Title: Bootleg: Chasing the Tail with Self-Supervised Named Entity Disambiguation

Speaker: Laurel Orr

Abstract

Abstract Named Entity Disambiguation (NED) is the task of mapping textual mentions to entities in a database. A key challenge in NED is generalizing to rarely seen entities, termed tail entities. Traditional NED systems use hand-tuned features to improve tail generalization, but these features make the system challenging to deploy and maintain. In 2018, a subset of the authors built and deployed a self-supervised NED system at a major technology company, which improved performance over its hand-tuned predecessor. Motivated to understand the core reasons for this improvement, we introduce Bootleg, a clean-slate, open-source, self-supervised NED system.
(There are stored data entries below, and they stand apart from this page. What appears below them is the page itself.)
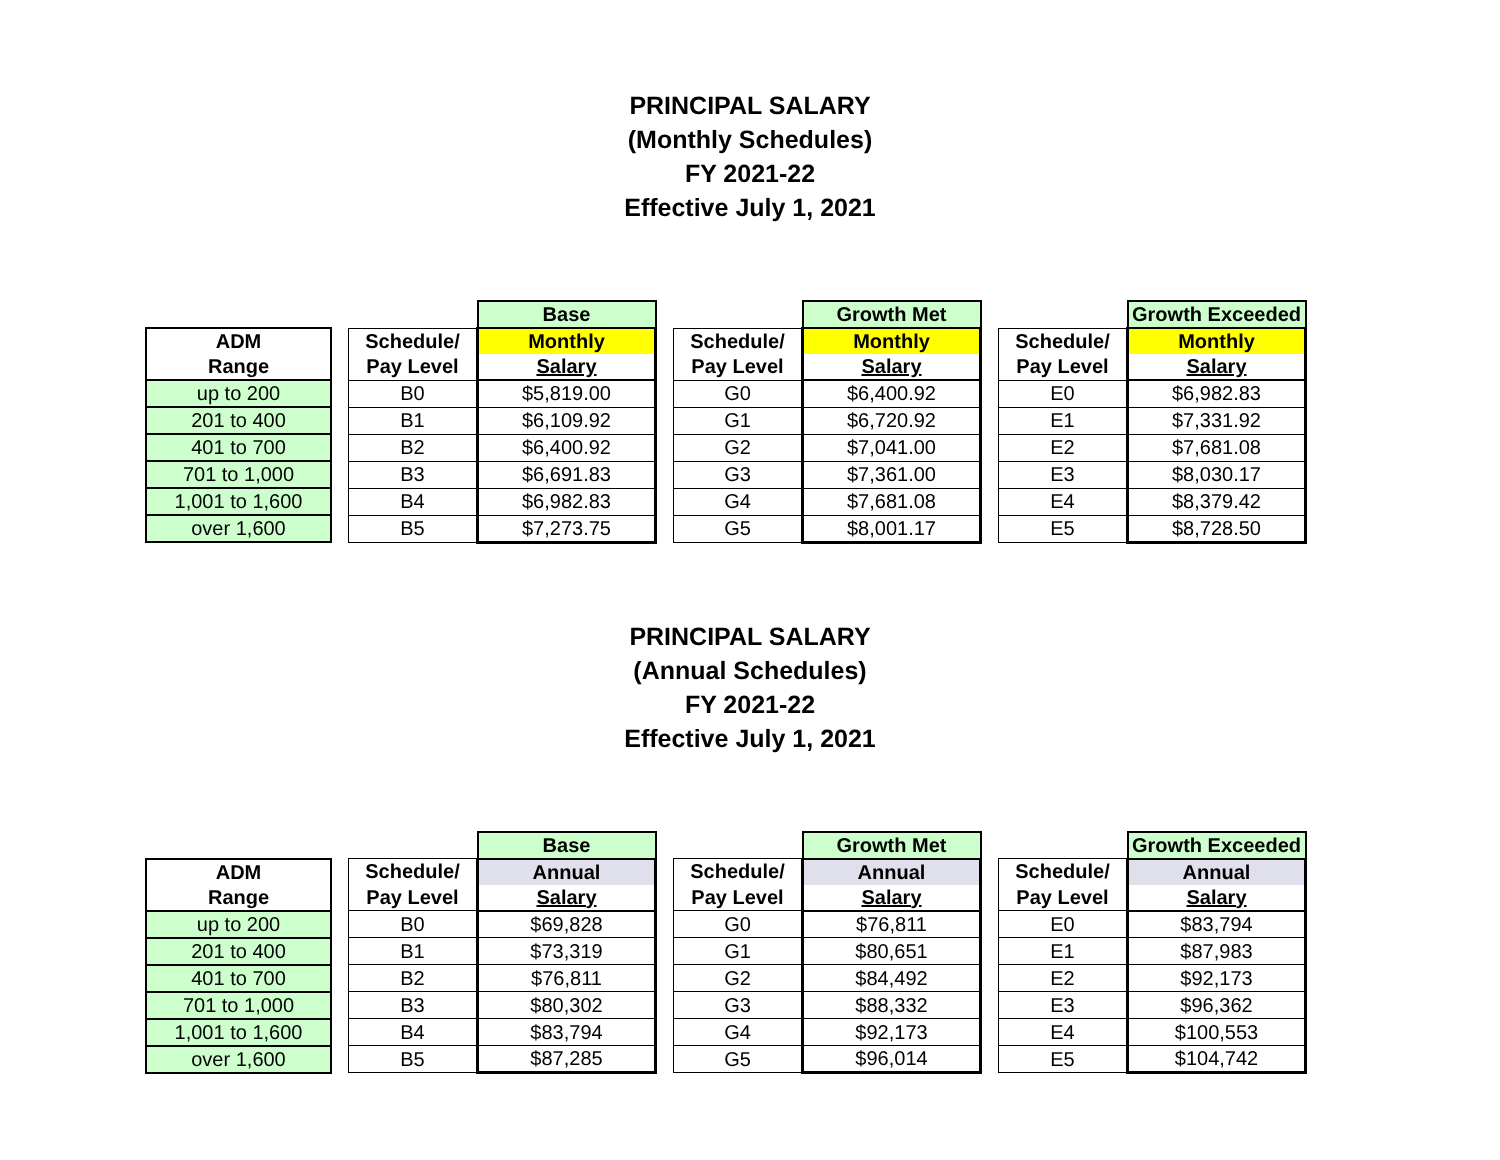PRINCIPAL SALARY
(Monthly Schedules)
FY 2021-22
Effective July 1, 2021
| | | | Base | | | Growth Met | | | Growth Exceeded |
| ADM | | Schedule/ | Monthly | | Schedule/ | Monthly | | Schedule/ | Monthly |
| Range | | Pay Level | Salary | | Pay Level | Salary | | Pay Level | Salary |
| up to 200 | | B0 | $5,819.00 | | G0 | $6,400.92 | | E0 | $6,982.83 |
| 201 to 400 | | B1 | $6,109.92 | | G1 | $6,720.92 | | E1 | $7,331.92 |
| 401 to 700 | | B2 | $6,400.92 | | G2 | $7,041.00 | | E2 | $7,681.08 |
| 701 to 1,000 | | B3 | $6,691.83 | | G3 | $7,361.00 | | E3 | $8,030.17 |
| 1,001 to 1,600 | | B4 | $6,982.83 | | G4 | $7,681.08 | | E4 | $8,379.42 |
| over 1,600 | | B5 | $7,273.75 | | G5 | $8,001.17 | | E5 | $8,728.50 |
PRINCIPAL SALARY
(Annual Schedules)
FY 2021-22
Effective July 1, 2021
| | | | Base | | | Growth Met | | | Growth Exceeded |
| ADM | | Schedule/ | Annual | | Schedule/ | Annual | | Schedule/ | Annual |
| Range | | Pay Level | Salary | | Pay Level | Salary | | Pay Level | Salary |
| up to 200 | | B0 | $69,828 | | G0 | $76,811 | | E0 | $83,794 |
| 201 to 400 | | B1 | $73,319 | | G1 | $80,651 | | E1 | $87,983 |
| 401 to 700 | | B2 | $76,811 | | G2 | $84,492 | | E2 | $92,173 |
| 701 to 1,000 | | B3 | $80,302 | | G3 | $88,332 | | E3 | $96,362 |
| 1,001 to 1,600 | | B4 | $83,794 | | G4 | $92,173 | | E4 | $100,553 |
| over 1,600 | | B5 | $87,285 | | G5 | $96,014 | | E5 | $104,742 |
In this talk, we'll show how to succeed on the tail by reasoning over structured data of entity types and, importantly, knowledge graph relations. We demonstrate that with this structured knowledge, Bootleg matches or exceeds state-of-the-art performance on three NED benchmarks and that the learned representations from Bootleg successfully transfer to other non-disambiguation tasks that require entity-based knowledge. We set a new state-of-the-art in the popular TACRED relation extraction task by 1.0 F1 points and demonstrate up to 8% performance lift in highly optimized production search and assistant tasks at a major technology company.

Slides

Bio

I am currently a PostDoc at Stanford working with Christopher Re as part of the Hazy Research lab. My research interests are centered around the data management challenges associated with building, monitoring, and maintaining self-supervised systems. In August of 2019, I graduated with a PhD from Paul G Allen School for Computer Science and Engineering at the University of Washington in Seattle. I was part of the Database Group and advised by Dan Suciu and Magdalena Balazinska.